» REQUIRED WORK: Please answer from the column on the doctrine of condonation: in the author's field, sociology, how is law thought of?

DOCUMENT PASSAGE Start Marker

A dangerous doctrine

An interesting issue is presently being debated at the Supreme Court. It has to do with what acting Solicitor General Florin Hilbay calls the “doctrine of condonation.” What it entails—here I quote from the Inquirer account of the presentation of oral arguments last April 14—is that “an elected official’s liability for an alleged wrongdoing is extinguished by virtue of his reelection.” Solgen Hilbay has asked the high court to take another look at this doctrine.

As it is sub judice, we are restrained from commenting on its legal merits. Moreover, not being a lawyer, I am not qualified to argue questions of law. But, indeed, we can talk about the law from another angle—for example, from the standpoint of its origins and its relationship to the society from which it arises. In my field, sociology, we think of law as a dynamic achievement of society. It is never static. The trajectory of law’s evolution in modern society is toward an increasing autonomy from politics or from religion from which it is sprung. Many legal controversies reflect the strains created by law’s continuing readjustment of its relationship to the rest of society.

DOCUMENT PASSAGE End Marker
RECORD EXCERPTS Start Marker

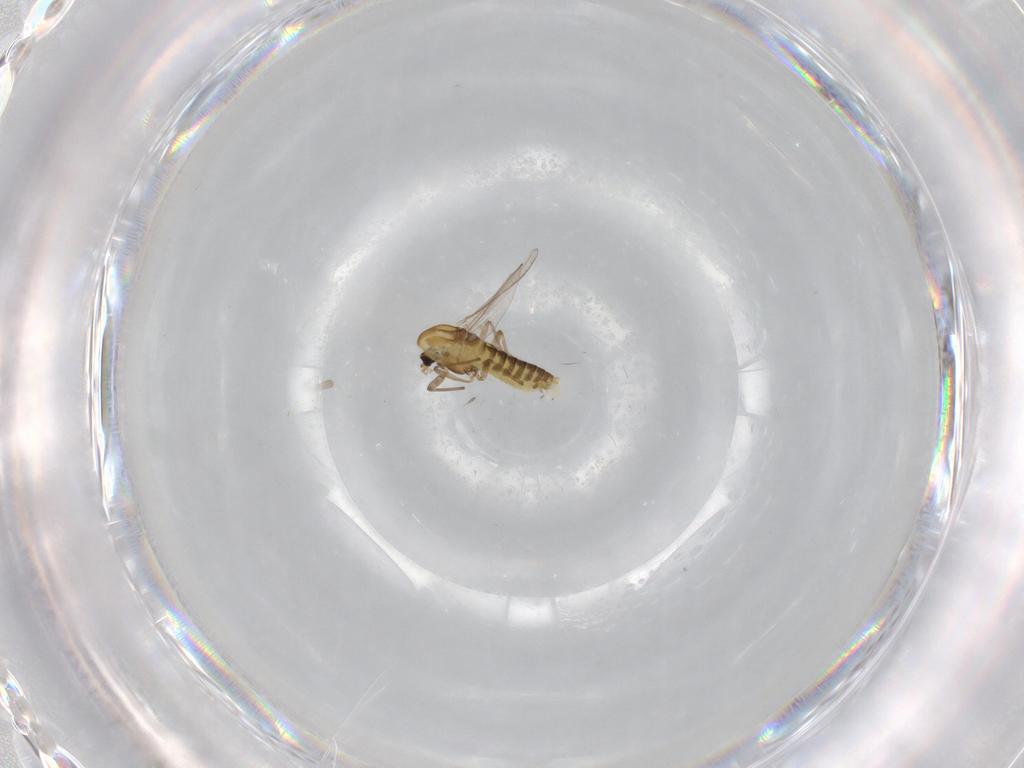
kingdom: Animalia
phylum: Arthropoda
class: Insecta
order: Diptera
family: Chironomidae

RECORD EXCERPTS End Marker
RECORD EXCERPTS Start Marker

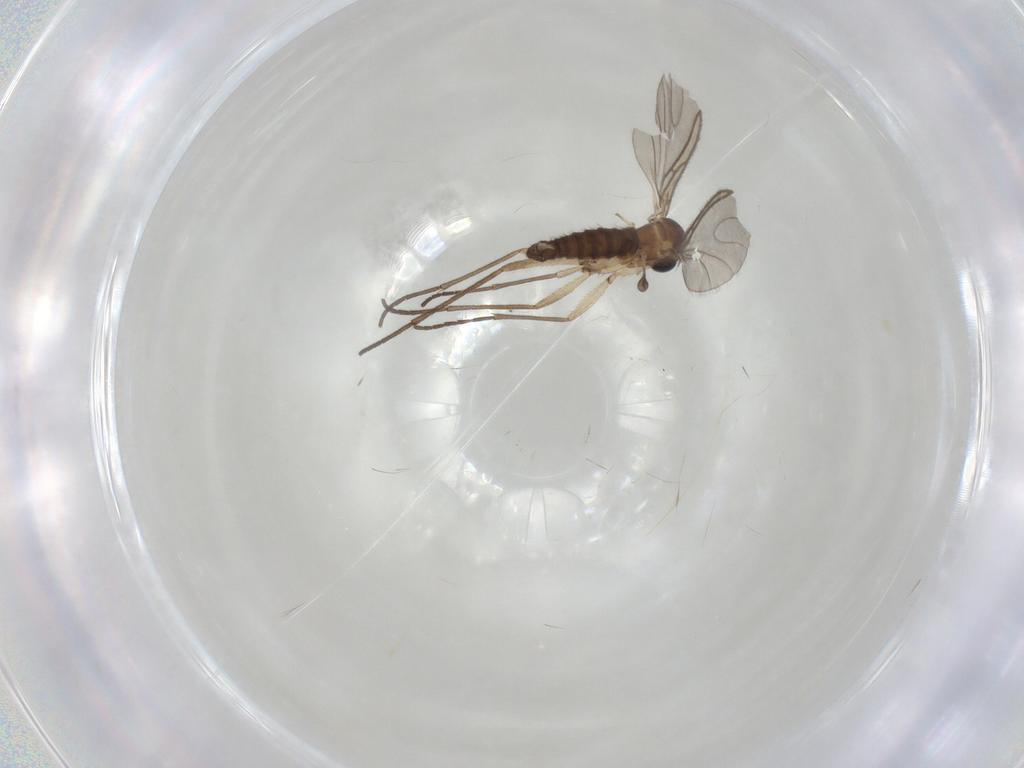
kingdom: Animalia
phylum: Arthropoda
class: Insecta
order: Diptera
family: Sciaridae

RECORD EXCERPTS End Marker
RECORD EXCERPTS Start Marker

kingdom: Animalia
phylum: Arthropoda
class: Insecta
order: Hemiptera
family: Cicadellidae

RECORD EXCERPTS End Marker

» WRITTEN RESPONSE: As a dynamic achievement of society that is never static.